>>>

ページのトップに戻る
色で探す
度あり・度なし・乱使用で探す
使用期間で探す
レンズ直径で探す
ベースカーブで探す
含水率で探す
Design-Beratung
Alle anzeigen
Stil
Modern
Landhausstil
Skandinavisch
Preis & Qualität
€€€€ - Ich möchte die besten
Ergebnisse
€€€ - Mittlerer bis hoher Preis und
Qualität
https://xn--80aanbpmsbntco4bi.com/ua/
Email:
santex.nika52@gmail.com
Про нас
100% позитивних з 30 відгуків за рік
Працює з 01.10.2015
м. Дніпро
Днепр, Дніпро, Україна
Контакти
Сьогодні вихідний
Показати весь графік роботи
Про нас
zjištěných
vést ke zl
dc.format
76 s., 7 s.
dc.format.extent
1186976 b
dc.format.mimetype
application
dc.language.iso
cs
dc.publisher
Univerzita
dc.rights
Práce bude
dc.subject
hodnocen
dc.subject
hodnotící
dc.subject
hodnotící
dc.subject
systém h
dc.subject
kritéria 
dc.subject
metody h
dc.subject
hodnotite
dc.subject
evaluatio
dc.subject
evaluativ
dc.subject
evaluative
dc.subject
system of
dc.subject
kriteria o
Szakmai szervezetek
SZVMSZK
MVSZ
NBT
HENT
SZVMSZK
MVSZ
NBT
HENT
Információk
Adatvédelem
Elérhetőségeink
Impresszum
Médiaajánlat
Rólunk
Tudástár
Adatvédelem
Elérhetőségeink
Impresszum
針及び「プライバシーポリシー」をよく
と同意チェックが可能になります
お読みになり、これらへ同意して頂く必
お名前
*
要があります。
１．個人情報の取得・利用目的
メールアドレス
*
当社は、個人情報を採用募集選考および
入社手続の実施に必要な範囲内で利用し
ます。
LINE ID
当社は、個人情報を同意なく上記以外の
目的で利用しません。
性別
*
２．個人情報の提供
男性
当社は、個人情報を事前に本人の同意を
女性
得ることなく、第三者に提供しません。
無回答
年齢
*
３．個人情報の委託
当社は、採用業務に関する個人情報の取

<<<

Transcribe every record above exactly.

ページのトップに戻る
色で探す
度あり・度なし・乱使用で探す
使用期間で探す
レンズ直径で探す
ベースカーブで探す
含水率で探す
Design-Beratung
Alle anzeigen
Stil
Modern
Landhausstil
Skandinavisch
Preis & Qualität
€€€€ - Ich möchte die besten
Ergebnisse
€€€ - Mittlerer bis hoher Preis und
Qualität
https://xn--80aanbpmsbntco4bi.com/ua/
Email:
santex.nika52@gmail.com
Про нас
100% позитивних з 30 відгуків за рік
Працює з 01.10.2015
м. Дніпро
Днепр, Дніпро, Україна
Контакти
Сьогодні вихідний
Показати весь графік роботи
Про нас
zjištěných
vést ke zl
dc.format
76 s., 7 s.
dc.format.extent
1186976 b
dc.format.mimetype
application
dc.language.iso
cs
dc.publisher
Univerzita
dc.rights
Práce bude
dc.subject
hodnocen
dc.subject
hodnotící
dc.subject
hodnotící
dc.subject
systém h
dc.subject
kritéria 
dc.subject
metody h
dc.subject
hodnotite
dc.subject
evaluatio
dc.subject
evaluativ
dc.subject
evaluative
dc.subject
system of
dc.subject
kriteria o
Szakmai szervezetek
SZVMSZK
MVSZ
NBT
HENT
SZVMSZK
MVSZ
NBT
HENT
Információk
Adatvédelem
Elérhetőségeink
Impresszum
Médiaajánlat
Rólunk
Tudástár
Adatvédelem
Elérhetőségeink
Impresszum
針及び「プライバシーポリシー」をよく
と同意チェックが可能になります
お読みになり、これらへ同意して頂く必
お名前
*
要があります。
１．個人情報の取得・利用目的
メールアドレス
*
当社は、個人情報を採用募集選考および
入社手続の実施に必要な範囲内で利用し
ます。
LINE ID
当社は、個人情報を同意なく上記以外の
目的で利用しません。
性別
*
２．個人情報の提供
男性
当社は、個人情報を事前に本人の同意を
女性
得ることなく、第三者に提供しません。
無回答
年齢
*
３．個人情報の委託
当社は、採用業務に関する個人情報の取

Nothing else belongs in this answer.